В альманахе «Невидимки» известного издателя Игоря Шулинского (публикует тексты, оказывающие какое-то влияние на литературный процесс) выходит мой роман «По накату». Там все происходит в поезде, рассказывается, как еду в разных направлениях, как все разные люди заходят, как с ними разговариваю…
Роман «Котик Ползаев» вышел у нас и в США. Он своеобразный, проза очень плотная, орнаментальная, как кирпич.
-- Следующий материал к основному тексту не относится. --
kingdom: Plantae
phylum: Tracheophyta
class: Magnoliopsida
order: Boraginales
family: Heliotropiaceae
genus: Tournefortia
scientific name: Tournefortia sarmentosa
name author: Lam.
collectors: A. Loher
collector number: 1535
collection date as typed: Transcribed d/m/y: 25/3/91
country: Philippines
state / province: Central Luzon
Считать это багажом? Не знаю…
Мне кажется, стихи в нем занимают большее место. Потому что они безобидны, легки, как песня от души. Моя первая книжка и называлась «Книга грусти русско-азиатских песен Владимира Богомякова». Она вышла 1992 году, хотя стихи были написаны много раньше. С нее, кстати, и начались мои поэтические книги. Последняя – «У каждой деревни своя луна» – вышла в издательстве «Айлурос» (США).
– Вы умолчали о топовой «Стихи в день Спиридонова поворота»…
– Ну, это было уже давненько, в 2014-м ее издали в книжном приложении поэтического журнала «Воздух», а «Независимая газета» отметила ее в своем рейтинге.
– Где можно найти, приобрести ваши издания, учитывая, что современная литература издается скромными тиражами?
– Рассказы «Русские женщины» и «Русские дети» (я там среди других авторов) видел здесь в книжных магазинах. «Русская неделя» Мирослава Бакулина издала несколько лет назад мою книжку «Триста стихов с комментариями», там, возможно, остается какое-то количество книг. Многих, например «Песни стоматологического пигмея», «Стихи, которые выбрал механический барсук», даже у меня не осталось, просто расхватали.
– В заключение – банально, но куда без этого: творческие планы, готовите что-то новое к изданию?
– В марте в альманахе «Новая кожа» выходит подборка моих стихов. Отдельных книжек в планах пока нет, хотя готовых материалов для них достаточно.